Our full NPH conference workshop slate can be found here.

Grounding in Historical and Current Realities to Advance an Anti-Racist Housing Movement for Justice and Liberation

10:50AM - 12:40PM PDT | Friday, September 24

This year’s keynote will inspire us all to roll up our sleeves and build an anti-racist, housing justice movement that will go the distance and centers racial equity in our organizations as well as the broader affordable housing industry. We’ll start with a conversation with Nikole Hannah-Jones, where we will get grounded in the historical racist roots and structures of our country’s housing policy so that we can understand what our role as a sector and movement must be to achieve true housing justice. Afterwards, we will dive into a conversation with Rev. Dr. William J. Barber II, whose story and leadership will inspire us to strengthen and sustain our  movement as we collectively fight for justice and liberation for all our neighbors and communities. 

About our panel

Keynote speakers and moderator

Libero Della Piana (moderator) is a tech-savvy movement strategist, educator, and writer who is a senior staff person of the Alliance for Just Society. He is nationally recognized for his work for progressive social change and racial justice. Libero was previously the Digital Director, then the Communications Director, of People’s Action. He was the Digital Director and Senior Organizer for Alliance for a Just Society. Libero was on the staff of the Applied Research Center (now Race Forward) for many years and is a graduate of MAAP (Movement Activist Apprenticeship Program). Libero’s writing has been featured in such publications as Common Dreams, Truthout, San Francisco Chronicle, Colorlines, Black Commentator and People’s World. Libero is on the Advisory Council of IllumiNative.

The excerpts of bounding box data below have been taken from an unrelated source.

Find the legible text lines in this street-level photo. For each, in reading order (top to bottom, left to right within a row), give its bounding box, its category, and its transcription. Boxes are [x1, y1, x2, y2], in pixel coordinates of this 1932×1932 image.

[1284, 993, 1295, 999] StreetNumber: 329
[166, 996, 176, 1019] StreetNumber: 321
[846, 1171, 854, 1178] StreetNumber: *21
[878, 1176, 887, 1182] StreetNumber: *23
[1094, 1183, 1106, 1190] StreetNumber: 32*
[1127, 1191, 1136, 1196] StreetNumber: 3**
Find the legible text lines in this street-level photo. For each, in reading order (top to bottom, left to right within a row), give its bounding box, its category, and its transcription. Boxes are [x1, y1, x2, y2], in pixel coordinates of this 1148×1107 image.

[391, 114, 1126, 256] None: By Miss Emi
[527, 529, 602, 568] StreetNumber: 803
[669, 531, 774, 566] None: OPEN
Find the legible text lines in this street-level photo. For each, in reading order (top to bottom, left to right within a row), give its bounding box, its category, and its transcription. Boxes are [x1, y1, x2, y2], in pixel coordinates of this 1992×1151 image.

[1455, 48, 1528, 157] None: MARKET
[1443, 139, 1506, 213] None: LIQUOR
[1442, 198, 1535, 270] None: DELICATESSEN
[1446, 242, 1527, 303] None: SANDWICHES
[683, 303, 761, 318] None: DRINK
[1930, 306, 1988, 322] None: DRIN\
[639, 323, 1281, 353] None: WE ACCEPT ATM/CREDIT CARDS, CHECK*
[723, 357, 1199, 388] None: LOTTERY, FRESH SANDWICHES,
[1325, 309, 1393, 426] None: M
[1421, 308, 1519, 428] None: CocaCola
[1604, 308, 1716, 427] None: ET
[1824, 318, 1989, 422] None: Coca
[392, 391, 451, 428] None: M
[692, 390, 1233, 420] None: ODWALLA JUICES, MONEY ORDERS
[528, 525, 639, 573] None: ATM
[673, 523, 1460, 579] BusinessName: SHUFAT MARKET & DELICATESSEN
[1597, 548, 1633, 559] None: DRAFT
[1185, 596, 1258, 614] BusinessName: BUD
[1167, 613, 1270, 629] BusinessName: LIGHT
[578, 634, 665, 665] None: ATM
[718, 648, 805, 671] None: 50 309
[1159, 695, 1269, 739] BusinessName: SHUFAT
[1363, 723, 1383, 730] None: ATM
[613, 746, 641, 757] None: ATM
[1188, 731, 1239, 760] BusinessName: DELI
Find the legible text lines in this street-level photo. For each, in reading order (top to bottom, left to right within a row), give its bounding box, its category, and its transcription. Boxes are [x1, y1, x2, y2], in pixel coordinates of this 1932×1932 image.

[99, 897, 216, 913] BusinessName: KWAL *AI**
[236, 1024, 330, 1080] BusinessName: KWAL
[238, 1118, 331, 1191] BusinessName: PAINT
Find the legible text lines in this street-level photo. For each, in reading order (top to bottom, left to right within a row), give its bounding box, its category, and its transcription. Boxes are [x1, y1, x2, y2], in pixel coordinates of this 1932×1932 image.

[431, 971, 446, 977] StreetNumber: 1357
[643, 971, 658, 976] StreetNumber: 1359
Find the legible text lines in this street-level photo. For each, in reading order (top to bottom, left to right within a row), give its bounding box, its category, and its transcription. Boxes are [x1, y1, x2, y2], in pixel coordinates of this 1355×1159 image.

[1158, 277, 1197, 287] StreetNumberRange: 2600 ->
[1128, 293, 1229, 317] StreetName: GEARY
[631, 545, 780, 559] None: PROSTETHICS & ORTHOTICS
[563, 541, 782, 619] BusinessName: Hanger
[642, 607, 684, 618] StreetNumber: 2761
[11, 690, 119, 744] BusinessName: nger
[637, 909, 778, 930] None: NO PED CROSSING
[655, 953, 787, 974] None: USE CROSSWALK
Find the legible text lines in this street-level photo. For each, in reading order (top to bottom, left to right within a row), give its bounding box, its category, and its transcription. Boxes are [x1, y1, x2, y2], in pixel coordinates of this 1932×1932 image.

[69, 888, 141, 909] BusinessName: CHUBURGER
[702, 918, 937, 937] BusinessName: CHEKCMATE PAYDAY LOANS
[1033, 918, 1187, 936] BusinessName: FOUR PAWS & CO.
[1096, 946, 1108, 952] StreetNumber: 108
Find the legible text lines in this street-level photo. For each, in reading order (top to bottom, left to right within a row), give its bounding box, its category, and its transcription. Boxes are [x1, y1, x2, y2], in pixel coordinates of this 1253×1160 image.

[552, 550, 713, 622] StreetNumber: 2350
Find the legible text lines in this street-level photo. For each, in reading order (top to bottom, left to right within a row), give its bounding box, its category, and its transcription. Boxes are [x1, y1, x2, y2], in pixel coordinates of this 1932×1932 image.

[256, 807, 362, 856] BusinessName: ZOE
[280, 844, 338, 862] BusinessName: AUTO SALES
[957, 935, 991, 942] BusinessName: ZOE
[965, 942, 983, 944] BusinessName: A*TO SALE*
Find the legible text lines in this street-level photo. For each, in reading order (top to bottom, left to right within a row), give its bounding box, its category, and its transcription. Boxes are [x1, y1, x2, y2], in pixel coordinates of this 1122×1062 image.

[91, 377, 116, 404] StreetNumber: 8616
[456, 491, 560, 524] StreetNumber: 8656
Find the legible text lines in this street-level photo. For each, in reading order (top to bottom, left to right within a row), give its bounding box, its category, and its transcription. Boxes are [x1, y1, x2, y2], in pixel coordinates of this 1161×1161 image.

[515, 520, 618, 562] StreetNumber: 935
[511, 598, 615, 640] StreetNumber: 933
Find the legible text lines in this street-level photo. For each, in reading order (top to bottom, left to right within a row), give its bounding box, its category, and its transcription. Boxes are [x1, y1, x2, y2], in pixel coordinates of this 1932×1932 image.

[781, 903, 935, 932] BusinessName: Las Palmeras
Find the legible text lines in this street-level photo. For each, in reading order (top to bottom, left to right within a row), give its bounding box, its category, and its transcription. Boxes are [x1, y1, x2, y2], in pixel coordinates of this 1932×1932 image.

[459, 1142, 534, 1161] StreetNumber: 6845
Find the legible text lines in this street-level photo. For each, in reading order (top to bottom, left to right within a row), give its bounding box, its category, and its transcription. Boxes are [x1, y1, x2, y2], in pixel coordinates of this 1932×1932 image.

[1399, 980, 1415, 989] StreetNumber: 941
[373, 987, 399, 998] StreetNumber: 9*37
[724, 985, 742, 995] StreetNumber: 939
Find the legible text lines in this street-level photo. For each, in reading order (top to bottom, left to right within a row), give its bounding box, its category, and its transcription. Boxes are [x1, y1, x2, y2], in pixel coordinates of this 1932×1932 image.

Additionally, Libero and the Alliance for Just Society staff have been working with the NPH staff directly for several years to explore our opportunities to grow our movement, build our power, embed equity, and create change.

Nikole Hannah-Jones is the Pulitzer Prize-winning creator of the 1619 Project and a staff writer at The New York Times Magazine. She has spent her career investigating racial inequality and injustice, and her reporting has earned her the MacArthur Fellowship, known as the Genius grant, a Peabody Award, two George Polk Awards and the National Magazine Award three times. Hannah-Jones also earned the John Chancellor Award for Distinguished Journalism and was named Journalist of the Year by the National Association of Black Journalists and the Newswomen’s Club of New York. In 2020 she was inducted into the Society of American Historians and in 2021, into the North Carolina Media Hall of Fame.

In 2016, Hannah-Jones co-founded the Ida B. Wells Society for Investigative Reporting, which seeks to increase the number of reporters and editors of color. She holds a Master of Arts in Mass Communication from the University of North Carolina and earned her BA in History and African-American studies from the University of Notre Dame.

Reverend Dr. William J. Barber II is the President & Senior Lecturer of Repairers of the Breach, Co-Chair of the Poor People’s Campaign: A National Call For Moral Revival; Bishop with The Fellowship of Affirming Ministries; Visiting Professor at Union Theological Seminary; Pastor of Greenleaf Christian Church, Disciples of Christ in Goldsboro, North Carolina, and the author of four books: We Are Called To Be A Movement; Revive Us Again: Vision and Action in Moral Organizing; The Third Reconstruction: Moral Mondays, Fusion Politics, and The Rise of a New Justice Movement; and Forward Together: A Moral Message For The Nation.

Rev. Dr. Barber is also the architect of the Moral Movement, which began with weekly Moral Monday protests at the North Carolina General Assembly in 2013 and recently relaunched again online in August 2020 under the banner of the Poor People’s Campaign. In 2018, Rev. Dr. Barber helped relaunch the Poor People’s Campaign, which was begun by Rev. Dr. Martin Luther King Jr. in 1968, starting with an historic wave of protests in state capitals and in Washington, D.C., calling for a moral agenda and a moral budget to address the five interlocking injustices of systemic racism, systemic poverty, the war economy and militarism, ecological devastation, and the false moral narrative of Christian nationalism. There are currently 45 state coordinating committees across the country, mobilizing around the Poor People’s Jubilee Platform and We Must Do M.O.R.E. (mobilize, organize, register, and educate people for a movement that votes).